Et si tout ce système n'était qu'une mystification? L'idée a séduit l'auteur lui-même mais il a été dépassé par la puissance de ses «hôtes» qui ont vraiment développé des styles et des pensées autonomes. En 1973, Eduardo Lourenço a judicieusement déplacé le problème du niveau biographique au plan littéraire: ce sont les poèmes dans leur diversité qui ont suscité leurs auteurs fictifs. «Je ne change pas, je VOYAGE…», dit Pessoa. Et ce parcours le mène d'une identité à l'autre qui . parfois jusqu'à dialoguer. Ainsi, le plus tonitruant des hétéronymes, le futuriste Alvaro de Campos, «double extraverti» de Pessoa, n'hésite pas à polémiquer avec lui dans les revues et va jusqu'à se mêler des amours de ce dernier pour marquer sa désapprobation.
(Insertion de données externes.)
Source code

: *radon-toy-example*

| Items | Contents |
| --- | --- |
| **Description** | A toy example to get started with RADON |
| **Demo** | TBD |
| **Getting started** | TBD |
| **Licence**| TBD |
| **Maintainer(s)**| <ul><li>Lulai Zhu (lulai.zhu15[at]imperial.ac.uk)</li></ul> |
Pessoa et les femmes: voilà encore un chapitre déconcertant. On ne lui connaît qu'une seule liaison, vécue sur le mode de la frustration, avec Ophelia Queiroz, une secrétaire de 19 ans. La lettre de rupture qu'il lui envoie au bout de quelques mois est révélatrice: «Mon destin relève d'une autre loi, et il est de plus en plus soumis à des Maîtres qui ne consentent ni ne pardonnent.» Il reprendra pourtant contact épisodiquement avec la jeune femme, ravivant le fantasme d'une existence normale. Par ses atermoiements et ses esquives, la vie affective de Pessoa évoque celle de Kafka, qui, à l'autre extrémité de l'Europe, bouleversait lui aussi les codes esthétiques tout en menant une vie étranglée.

A vrai dire, cette vie tout entière est sous le signe du paradoxe, comme le signale Robert Bréchon dans son éclairante préface. Culturellement, Pessoa est profondément portugais, cultivant la saudade, cette nostalgie spécifique liée au sentiment de la perte, organiquement lié à Lisbonne qu'il ne quittera plus dès son retour d'Afrique. Mais c'est aussi un poète de langue anglaise, marqué par Shakespeare et par l'Américain Whitman. Il est l'Etranger absolu, selon la formule d'Eduardo Lourenço. Si l'inspiration d'Alberto Caeiro est païenne, Pessoa a des tendances mystiques et ésotériques. De son vivant, il n'a publié que des fragments tout en marquant de son empreinte l'avant-garde lisboète. L'éphémère revue Orpheu n'a eu que deux numéros mais leur importance est historique. A sa mort, la malle où il entassait ses manuscrits a révélé des milliers de pages d'écrits théoriques insoupçonnés qu'on n'a pas encore totalement mis à jour. Aujourd'hui, leur auteur est devenu une sorte de monument national. Le Livre de l'intranquillité de Bernardo Soares, le plus effacé de ses hétéronymes, n'a été publié qu'en 1982. Les réflexions de cet aide-comptable presque dépourvu d'existence propre sont devenues un maître livre pour des milliers de lecteurs.

Le monumental volume des Œuvres poétiques dans la Pléiade permet de saisir la complexité d'un univers mental fascinant, par le biais des cinq principaux avatars de Pessoa. L'immense appareil critique qui accompagne leurs écrits est un guide bienvenu dans cette forêt de signes.